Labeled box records
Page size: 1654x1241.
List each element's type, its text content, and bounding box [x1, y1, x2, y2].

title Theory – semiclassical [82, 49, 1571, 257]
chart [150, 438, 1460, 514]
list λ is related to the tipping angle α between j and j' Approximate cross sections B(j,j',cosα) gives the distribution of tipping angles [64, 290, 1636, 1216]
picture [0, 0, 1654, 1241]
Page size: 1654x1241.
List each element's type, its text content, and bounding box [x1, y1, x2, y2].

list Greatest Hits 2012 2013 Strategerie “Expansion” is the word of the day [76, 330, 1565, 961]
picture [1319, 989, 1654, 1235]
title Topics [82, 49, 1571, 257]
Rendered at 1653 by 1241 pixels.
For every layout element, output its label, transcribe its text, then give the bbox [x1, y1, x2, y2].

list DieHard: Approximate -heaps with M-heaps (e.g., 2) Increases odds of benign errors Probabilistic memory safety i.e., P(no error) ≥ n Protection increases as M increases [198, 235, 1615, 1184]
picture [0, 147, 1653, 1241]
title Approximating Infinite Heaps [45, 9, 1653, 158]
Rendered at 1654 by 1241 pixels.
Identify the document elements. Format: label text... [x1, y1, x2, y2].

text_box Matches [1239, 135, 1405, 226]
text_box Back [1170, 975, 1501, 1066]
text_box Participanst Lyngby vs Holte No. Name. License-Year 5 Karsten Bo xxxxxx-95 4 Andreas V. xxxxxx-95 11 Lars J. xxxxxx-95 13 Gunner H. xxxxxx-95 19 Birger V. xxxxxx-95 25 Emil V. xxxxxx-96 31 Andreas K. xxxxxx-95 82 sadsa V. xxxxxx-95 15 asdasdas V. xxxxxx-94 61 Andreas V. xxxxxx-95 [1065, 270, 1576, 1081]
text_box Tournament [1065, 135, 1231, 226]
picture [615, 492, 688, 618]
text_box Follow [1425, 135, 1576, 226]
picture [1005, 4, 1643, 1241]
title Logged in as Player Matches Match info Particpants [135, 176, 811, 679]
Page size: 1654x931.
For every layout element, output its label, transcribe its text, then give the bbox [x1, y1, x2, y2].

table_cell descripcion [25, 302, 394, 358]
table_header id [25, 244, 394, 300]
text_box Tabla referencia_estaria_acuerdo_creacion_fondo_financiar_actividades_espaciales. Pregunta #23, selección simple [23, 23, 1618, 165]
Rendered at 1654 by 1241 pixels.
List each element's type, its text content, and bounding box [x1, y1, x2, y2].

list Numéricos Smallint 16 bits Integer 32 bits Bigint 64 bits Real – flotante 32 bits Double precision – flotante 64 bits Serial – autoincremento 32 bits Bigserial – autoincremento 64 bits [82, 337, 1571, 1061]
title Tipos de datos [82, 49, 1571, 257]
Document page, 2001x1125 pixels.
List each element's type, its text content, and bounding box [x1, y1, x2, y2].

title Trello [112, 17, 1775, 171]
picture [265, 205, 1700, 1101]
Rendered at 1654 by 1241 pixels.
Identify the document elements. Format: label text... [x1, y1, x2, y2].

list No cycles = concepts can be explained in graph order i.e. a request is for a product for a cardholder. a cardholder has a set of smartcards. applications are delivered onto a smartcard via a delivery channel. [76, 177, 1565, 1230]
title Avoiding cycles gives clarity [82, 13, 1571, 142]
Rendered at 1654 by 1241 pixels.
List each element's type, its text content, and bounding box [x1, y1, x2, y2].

> _Stated task_
Print all of the data above again, line for line, with every character unchanged.

> _Solution_
Page size: 1654x1241.
List each element's type, its text content, and bounding box [x1, y1, x2, y2].

title Theory – semiclassical [82, 49, 1571, 257]
chart [150, 438, 1460, 514]
list λ is related to the tipping angle α between j and j' Approximate cross sections B(j,j',cosα) gives the distribution of tipping angles [64, 290, 1636, 1216]
picture [0, 0, 1654, 1241]
Page size: 1654x1241.
List each element's type, its text content, and bounding box [x1, y1, x2, y2].

list Greatest Hits 2012 2013 Strategerie “Expansion” is the word of the day [76, 330, 1565, 961]
picture [1319, 989, 1654, 1235]
title Topics [82, 49, 1571, 257]
Rendered at 1653 by 1241 pixels.
For every layout element, output its label, transcribe its text, then give the bbox [x1, y1, x2, y2].

list DieHard: Approximate -heaps with M-heaps (e.g., 2) Increases odds of benign errors Probabilistic memory safety i.e., P(no error) ≥ n Protection increases as M increases [198, 235, 1615, 1184]
picture [0, 147, 1653, 1241]
title Approximating Infinite Heaps [45, 9, 1653, 158]
Rendered at 1654 by 1241 pixels.
Identify the document elements. Format: label text... [x1, y1, x2, y2].

text_box Matches [1239, 135, 1405, 226]
text_box Back [1170, 975, 1501, 1066]
text_box Participanst Lyngby vs Holte No. Name. License-Year 5 Karsten Bo xxxxxx-95 4 Andreas V. xxxxxx-95 11 Lars J. xxxxxx-95 13 Gunner H. xxxxxx-95 19 Birger V. xxxxxx-95 25 Emil V. xxxxxx-96 31 Andreas K. xxxxxx-95 82 sadsa V. xxxxxx-95 15 asdasdas V. xxxxxx-94 61 Andreas V. xxxxxx-95 [1065, 270, 1576, 1081]
text_box Tournament [1065, 135, 1231, 226]
picture [615, 492, 688, 618]
text_box Follow [1425, 135, 1576, 226]
picture [1005, 4, 1643, 1241]
title Logged in as Player Matches Match info Particpants [135, 176, 811, 679]
Page size: 1654x931.
For every layout element, output its label, transcribe its text, then give the bbox [x1, y1, x2, y2].

table_cell descripcion [25, 302, 394, 358]
table_header id [25, 244, 394, 300]
text_box Tabla referencia_estaria_acuerdo_creacion_fondo_financiar_actividades_espaciales. Pregunta #23, selección simple [23, 23, 1618, 165]
Rendered at 1654 by 1241 pixels.
List each element's type, its text content, and bounding box [x1, y1, x2, y2].

list Numéricos Smallint 16 bits Integer 32 bits Bigint 64 bits Real – flotante 32 bits Double precision – flotante 64 bits Serial – autoincremento 32 bits Bigserial – autoincremento 64 bits [82, 337, 1571, 1061]
title Tipos de datos [82, 49, 1571, 257]
Document page, 2001x1125 pixels.
List each element's type, its text content, and bounding box [x1, y1, x2, y2].

title Trello [112, 17, 1775, 171]
picture [265, 205, 1700, 1101]
Rendered at 1654 by 1241 pixels.
Identify the document elements. Format: label text... [x1, y1, x2, y2].

list No cycles = concepts can be explained in graph order i.e. a request is for a product for a cardholder. a cardholder has a set of smartcards. applications are delivered onto a smartcard via a delivery channel. [76, 177, 1565, 1230]
title Avoiding cycles gives clarity [82, 13, 1571, 142]
Rendered at 1654 by 1241 pixels.
List each element's type, its text content, and bounding box [x1, y1, x2, y2].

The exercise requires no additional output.